Yes, intensive farming is driving higher antibiotic use and putting us at risk. The use of antibiotics as growth promoters needs to stop immediately, across the globe. Governments must recognise that the overuse of antibiotics will not change until we change the systems animals are reared in. To do this we need a ban on factory farming.
Food companies can play a major role in this too. It is time for companies to stop pushing cheap meat and hiding the wider cost that producing cheap meat causes. They should sign onto the Better Chicken Commitment, end the use of cages, and stop all mutilations of animals in their supply chains.
We also need to see a massive reduction in the number of animals farmed for both meat, dairy, and eggs. We as a nation and across Europe all consume far more animal products than we need. Reducing the overall number of animals we farm will also have a significant impact on reducing the risk of AMR.

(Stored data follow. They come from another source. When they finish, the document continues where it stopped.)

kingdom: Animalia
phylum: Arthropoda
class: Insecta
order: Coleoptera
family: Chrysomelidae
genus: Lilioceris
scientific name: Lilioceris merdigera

What do you think about the UK government’s, the EU’s, and the UN’s Interagency Coordination Group’s position on the issue of antibiotic misuse in farming?

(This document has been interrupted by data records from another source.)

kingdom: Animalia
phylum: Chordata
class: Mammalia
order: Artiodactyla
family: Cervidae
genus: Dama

I think it’s clear that the responses from all three to date have been lacking. They have shown a lack of willingness to really address the root causes of antibiotic misuse. If this continues, we will not see the significant change that needs to happen before AMR becomes so serious that we lose the use of even more vital medicines.
What do you think the most important thing is for the next year in fighting AMR?
Changing our agricultural systems to improve the welfare of animals. Without this, we won’t be able to win the fight to stop AMR.
What advice would you give to world leaders about their response to AMR?
It’s time to step up and start holding companies and producers accountable for their overuse of antibiotics. A ban on the use of growth promoters globally would be a big first step. Secondly, accurate record keeping of on-farm use, kept by every country in a national data bank, would help us identify where the problem is most intense. Finally, banning intensive farming systems is pivotal to defeating this grave threat to world health.
What can we do to help bring down the amount of antibiotics used on farms?
We need to reduce our overall consumption of meat and dairy. In doing so we will reduce the number of animals and therefore antibiotic use. This should be coupled with ensuring that any animal product that you do consume comes from higher welfare systems like organic and free-range. However, the biggest impact an individual can make is to not consume animal products at all; then you can be sure there is no need for antibiotics in the food you are eating.
Thank you for your time Vicky, and for giving us an insight into your work.